Sql LIKE problem

[Tenaciousmug]

$sql = "SELECT softwareID,softwareName,softwareType,softwareDesc,softwarePath,ITOnly FROM software WHERE softwareName LIKE '%($searchSoftware)%' ORBER BY softwareName";
$result = mysqli_query($cxn,$sql) or die(mysqli_error());

 

There is something wrong with my LIKE statement because it's not pulling it since I'm either formatting it wrong or something.

Can anyone catch it?

[litebearer]

a wild guess, but try removing the parens surrounding the LIKE

[Psycho]

a wild guess, but try removing the parens surrounding the LIKE

 

No, that's not it. You need to use curly braces {} around the variable $searchSoftware, NOT parens ()

 

$sql = "SELECT softwareID, softwareName, softwareType, softwareDesc, softwarePath, ITOnly
        FROM software
        WHERE softwareName LIKE '%{$searchSoftware}%'
        ORBER BY softwareName";
$result = mysqli_query($cxn, $sql) or die(mysqli_error());

[Tenaciousmug]

Ah it's still not working, but I did fix that.

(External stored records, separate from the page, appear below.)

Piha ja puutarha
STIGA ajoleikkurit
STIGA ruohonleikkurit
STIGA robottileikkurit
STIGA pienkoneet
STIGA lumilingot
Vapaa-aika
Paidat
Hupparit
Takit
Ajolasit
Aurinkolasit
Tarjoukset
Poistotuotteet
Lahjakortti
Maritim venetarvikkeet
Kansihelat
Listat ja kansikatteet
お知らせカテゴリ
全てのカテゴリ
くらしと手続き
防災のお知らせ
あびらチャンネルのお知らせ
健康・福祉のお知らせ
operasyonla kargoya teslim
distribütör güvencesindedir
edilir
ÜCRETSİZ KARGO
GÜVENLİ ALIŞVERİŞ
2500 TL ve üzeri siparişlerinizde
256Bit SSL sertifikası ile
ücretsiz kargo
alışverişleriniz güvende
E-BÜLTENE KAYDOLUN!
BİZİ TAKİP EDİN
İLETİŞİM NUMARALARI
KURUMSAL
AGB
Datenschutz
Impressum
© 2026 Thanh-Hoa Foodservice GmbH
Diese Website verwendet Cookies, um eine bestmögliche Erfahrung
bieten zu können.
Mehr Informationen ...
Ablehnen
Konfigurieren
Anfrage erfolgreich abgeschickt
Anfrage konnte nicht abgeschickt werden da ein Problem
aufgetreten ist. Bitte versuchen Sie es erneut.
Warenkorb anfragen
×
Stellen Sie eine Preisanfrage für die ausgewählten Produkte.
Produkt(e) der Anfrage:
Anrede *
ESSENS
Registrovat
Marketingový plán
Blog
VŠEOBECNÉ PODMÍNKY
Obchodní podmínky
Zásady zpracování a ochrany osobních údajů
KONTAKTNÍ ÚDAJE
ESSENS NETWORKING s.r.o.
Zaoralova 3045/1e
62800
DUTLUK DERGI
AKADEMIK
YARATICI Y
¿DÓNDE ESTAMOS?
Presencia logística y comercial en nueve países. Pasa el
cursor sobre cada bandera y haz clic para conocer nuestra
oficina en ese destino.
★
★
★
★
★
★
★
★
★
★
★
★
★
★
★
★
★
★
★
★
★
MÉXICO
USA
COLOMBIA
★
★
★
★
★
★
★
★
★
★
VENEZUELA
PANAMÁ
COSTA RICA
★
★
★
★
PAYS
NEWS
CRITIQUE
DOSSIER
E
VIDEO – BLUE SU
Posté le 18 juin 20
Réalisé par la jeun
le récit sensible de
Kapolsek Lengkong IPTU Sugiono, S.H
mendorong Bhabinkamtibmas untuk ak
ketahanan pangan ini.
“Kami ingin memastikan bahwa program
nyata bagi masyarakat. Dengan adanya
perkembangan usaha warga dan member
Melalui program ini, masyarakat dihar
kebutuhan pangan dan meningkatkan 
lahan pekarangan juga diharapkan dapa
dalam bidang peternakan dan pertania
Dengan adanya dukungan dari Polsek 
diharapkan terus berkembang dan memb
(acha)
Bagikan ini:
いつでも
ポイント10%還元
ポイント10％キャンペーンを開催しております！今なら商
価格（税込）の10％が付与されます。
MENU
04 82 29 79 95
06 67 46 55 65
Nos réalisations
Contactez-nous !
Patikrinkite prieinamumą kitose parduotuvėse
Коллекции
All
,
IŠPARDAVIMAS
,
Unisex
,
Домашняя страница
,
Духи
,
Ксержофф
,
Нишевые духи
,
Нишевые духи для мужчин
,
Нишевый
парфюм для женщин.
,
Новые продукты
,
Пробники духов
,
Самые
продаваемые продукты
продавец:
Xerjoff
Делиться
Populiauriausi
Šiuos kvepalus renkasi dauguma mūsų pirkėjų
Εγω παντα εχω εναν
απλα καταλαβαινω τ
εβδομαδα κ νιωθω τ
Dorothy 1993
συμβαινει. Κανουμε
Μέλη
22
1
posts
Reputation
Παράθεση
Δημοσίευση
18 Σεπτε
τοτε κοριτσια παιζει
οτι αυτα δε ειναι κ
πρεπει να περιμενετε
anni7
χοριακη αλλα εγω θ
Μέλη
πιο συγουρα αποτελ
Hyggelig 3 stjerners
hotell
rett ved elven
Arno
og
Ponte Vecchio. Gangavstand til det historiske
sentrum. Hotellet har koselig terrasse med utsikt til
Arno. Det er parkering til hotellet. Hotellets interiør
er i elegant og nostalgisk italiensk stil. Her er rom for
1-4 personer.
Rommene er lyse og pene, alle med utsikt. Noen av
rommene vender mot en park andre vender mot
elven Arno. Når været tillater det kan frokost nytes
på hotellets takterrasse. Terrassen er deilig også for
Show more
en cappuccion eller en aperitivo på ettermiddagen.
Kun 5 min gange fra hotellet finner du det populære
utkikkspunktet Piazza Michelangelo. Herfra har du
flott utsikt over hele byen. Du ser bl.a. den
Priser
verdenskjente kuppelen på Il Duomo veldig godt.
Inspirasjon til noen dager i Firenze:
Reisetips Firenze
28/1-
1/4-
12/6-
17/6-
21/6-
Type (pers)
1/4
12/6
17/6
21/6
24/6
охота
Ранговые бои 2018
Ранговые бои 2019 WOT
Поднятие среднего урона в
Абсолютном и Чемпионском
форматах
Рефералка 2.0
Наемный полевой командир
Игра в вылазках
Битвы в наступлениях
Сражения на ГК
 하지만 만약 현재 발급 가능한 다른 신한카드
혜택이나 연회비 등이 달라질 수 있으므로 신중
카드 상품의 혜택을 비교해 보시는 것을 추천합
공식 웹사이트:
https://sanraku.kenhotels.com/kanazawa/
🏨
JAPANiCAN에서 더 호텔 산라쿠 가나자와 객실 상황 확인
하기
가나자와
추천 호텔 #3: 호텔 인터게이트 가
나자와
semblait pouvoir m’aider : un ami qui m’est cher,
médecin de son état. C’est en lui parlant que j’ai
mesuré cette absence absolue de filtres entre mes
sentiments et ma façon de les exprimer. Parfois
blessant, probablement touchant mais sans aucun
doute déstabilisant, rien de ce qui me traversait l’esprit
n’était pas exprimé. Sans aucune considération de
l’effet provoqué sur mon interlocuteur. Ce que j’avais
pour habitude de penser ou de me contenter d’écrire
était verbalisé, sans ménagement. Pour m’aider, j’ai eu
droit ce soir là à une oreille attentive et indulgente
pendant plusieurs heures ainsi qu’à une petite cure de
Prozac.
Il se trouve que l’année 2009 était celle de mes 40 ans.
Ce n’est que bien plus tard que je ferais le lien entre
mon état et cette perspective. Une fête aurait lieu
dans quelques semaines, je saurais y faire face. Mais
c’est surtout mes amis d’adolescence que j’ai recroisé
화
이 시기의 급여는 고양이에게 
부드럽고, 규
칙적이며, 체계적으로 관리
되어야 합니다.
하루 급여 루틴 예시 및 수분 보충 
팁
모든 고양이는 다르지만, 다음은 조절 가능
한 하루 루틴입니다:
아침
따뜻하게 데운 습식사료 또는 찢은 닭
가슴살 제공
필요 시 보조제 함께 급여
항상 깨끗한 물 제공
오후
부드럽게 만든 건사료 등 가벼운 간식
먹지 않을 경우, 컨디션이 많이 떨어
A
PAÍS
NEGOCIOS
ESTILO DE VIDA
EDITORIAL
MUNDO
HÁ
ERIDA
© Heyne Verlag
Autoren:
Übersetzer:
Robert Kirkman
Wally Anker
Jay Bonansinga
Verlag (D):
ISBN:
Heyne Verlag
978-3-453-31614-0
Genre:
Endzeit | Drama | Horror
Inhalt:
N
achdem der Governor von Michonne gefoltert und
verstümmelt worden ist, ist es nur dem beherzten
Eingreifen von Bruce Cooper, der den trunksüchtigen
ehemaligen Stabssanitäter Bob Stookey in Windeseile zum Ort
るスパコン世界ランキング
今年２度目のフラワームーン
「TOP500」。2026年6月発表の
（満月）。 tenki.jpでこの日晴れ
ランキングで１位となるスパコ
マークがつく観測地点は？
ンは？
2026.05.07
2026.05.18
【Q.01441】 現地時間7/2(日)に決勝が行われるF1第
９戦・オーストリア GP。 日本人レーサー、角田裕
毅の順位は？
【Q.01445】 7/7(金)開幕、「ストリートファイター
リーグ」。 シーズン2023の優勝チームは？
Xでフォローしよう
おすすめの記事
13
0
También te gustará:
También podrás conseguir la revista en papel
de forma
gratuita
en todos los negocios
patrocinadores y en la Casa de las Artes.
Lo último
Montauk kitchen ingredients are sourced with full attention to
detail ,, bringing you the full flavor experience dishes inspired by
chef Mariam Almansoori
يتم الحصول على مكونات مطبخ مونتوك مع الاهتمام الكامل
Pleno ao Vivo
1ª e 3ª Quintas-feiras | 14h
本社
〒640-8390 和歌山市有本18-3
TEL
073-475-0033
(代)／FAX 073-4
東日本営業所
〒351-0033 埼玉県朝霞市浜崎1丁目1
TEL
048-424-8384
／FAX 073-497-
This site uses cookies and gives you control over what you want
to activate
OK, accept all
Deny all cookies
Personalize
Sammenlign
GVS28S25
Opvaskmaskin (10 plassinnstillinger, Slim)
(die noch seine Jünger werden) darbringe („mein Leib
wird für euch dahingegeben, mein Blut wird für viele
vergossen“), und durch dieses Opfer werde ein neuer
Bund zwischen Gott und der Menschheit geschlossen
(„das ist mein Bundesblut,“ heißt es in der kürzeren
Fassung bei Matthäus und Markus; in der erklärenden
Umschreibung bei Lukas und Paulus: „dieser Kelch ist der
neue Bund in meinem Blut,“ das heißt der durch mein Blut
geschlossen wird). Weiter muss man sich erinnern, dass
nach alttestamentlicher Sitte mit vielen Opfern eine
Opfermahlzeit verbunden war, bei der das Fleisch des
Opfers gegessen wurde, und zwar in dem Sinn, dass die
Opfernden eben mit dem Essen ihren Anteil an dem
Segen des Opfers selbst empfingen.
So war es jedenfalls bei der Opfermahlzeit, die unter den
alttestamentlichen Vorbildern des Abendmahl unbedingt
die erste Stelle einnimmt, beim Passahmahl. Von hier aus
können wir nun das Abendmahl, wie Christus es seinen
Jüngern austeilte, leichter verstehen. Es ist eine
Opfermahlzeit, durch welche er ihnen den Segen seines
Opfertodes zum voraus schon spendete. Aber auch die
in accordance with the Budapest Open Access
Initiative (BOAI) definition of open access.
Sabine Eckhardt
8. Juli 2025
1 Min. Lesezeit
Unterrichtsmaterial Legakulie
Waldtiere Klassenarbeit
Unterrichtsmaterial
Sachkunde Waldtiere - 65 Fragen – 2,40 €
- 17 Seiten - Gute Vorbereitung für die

[15-Jan-2012 12:13:03] PHP Warning:  mysqli_error() expects exactly 1 parameter, 0 given in /home1/elvonica/public_html/intellectproductions/james/search_software.php on line 13

 

Which is where the result variable is. So it's not returning anything, but when I put that in the sql statement in the phpmyadmin, it gives me the result I want. Of course, I change the LIKE '%{$searchSoftware}%' to LIKE '%hatch%'.

 

EDIT

Nvm. I'm dumb. xD I spelled ORDER BY wrong. Thank you!!!!